SITUATE / August to October 2013
Kieran Boland is the Australian recipient of the RMIT SITUATE Austrian Arts residency exchange.
During his residency, Boland will produce a video project in which he appears in public spaces; part candid camera host/ part tour guide to his own youthful memories of a brief visit to Austria. As one might possibly find in a psychoanalytic session, the memories he recounts range from the isolated, the overlooked superficial details, to more concerted attempts at a recollection of places and events after a long absence. He presents himself within close proximity to a wide variety of unknown individuals — in what initially seems to be footage from a handheld video camera taken on vacation. These images are however a manipulation: the upshot of silently lip-syncing to pre-recorded memories using a discreet earpiece in a performance for a hidden camera, in conjunction with video postproduction techniques more often associated with special effects.
The basis of his investigation is an objective interest in the limits of what constitute free speech within an art practice.

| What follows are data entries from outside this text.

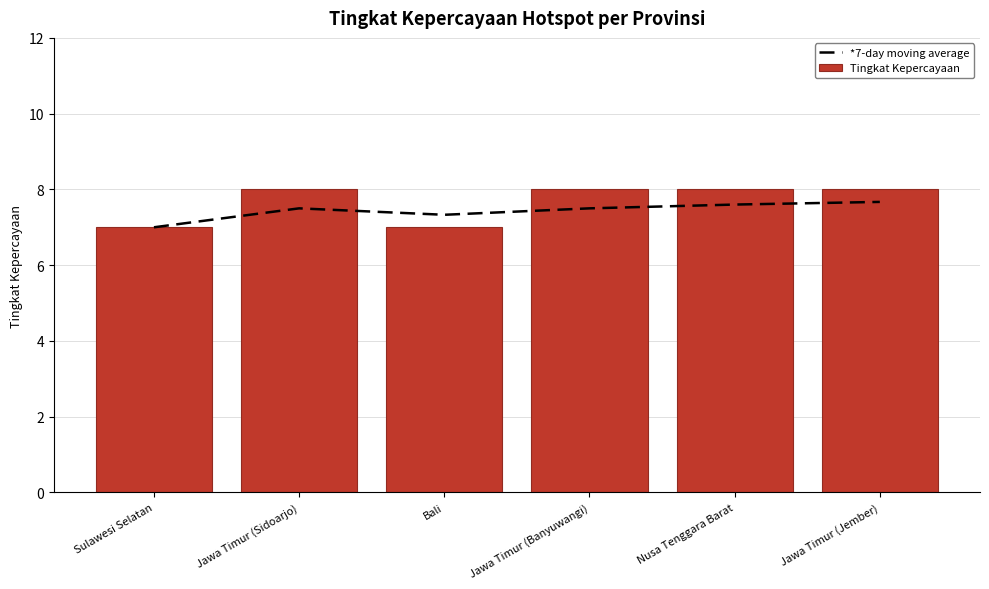

Between Bali and Jawa Timur (Banyuwangi), which series saw the biggest shift?

Tingkat Kepercayaan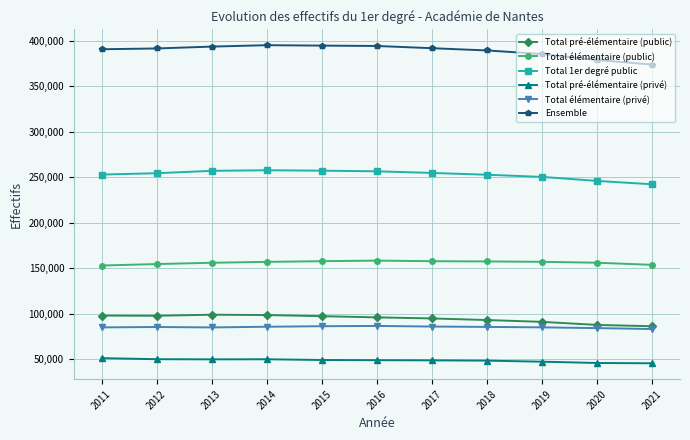

What is the value of the Total pré-élémentaire (privé) point at the 8th from the left?

48642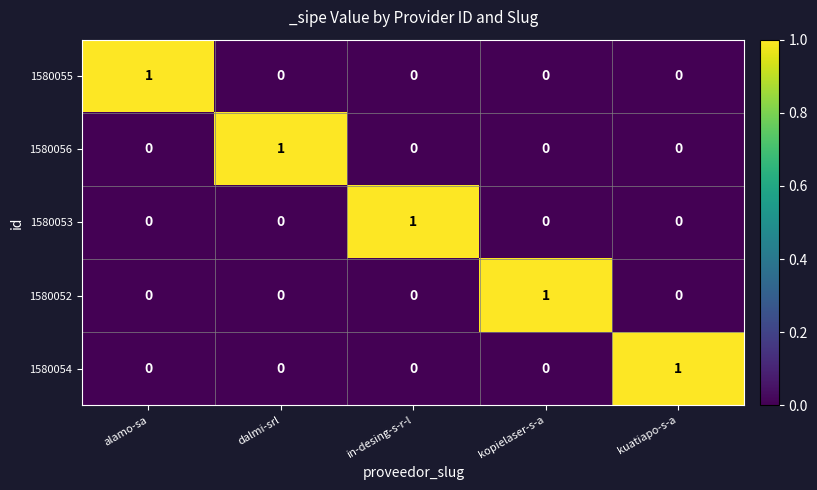

Reading left to right, extract all data points from this chart.

1580055: alamo-sa=1	dalmi-srl=0	in-desing-s-r-l=0	kopielaser-s-a=0	kuatiapo-s-a=0
1580056: alamo-sa=0	dalmi-srl=1	in-desing-s-r-l=0	kopielaser-s-a=0	kuatiapo-s-a=0
1580053: alamo-sa=0	dalmi-srl=0	in-desing-s-r-l=1	kopielaser-s-a=0	kuatiapo-s-a=0
1580052: alamo-sa=0	dalmi-srl=0	in-desing-s-r-l=0	kopielaser-s-a=1	kuatiapo-s-a=0
1580054: alamo-sa=0	dalmi-srl=0	in-desing-s-r-l=0	kopielaser-s-a=0	kuatiapo-s-a=1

The role that memory plays as a catalyst within representations of psychoanalytic discourse, and social polarization surrounding surveillance and voyeurism are also investigated. Boland implicates himself in questioning the legitimacy of the foreigner’s experiences of place. What value are such representations distorted by time and memory? Can they lead us to reconsider our perception of what is mundane, typecast or even forgotten?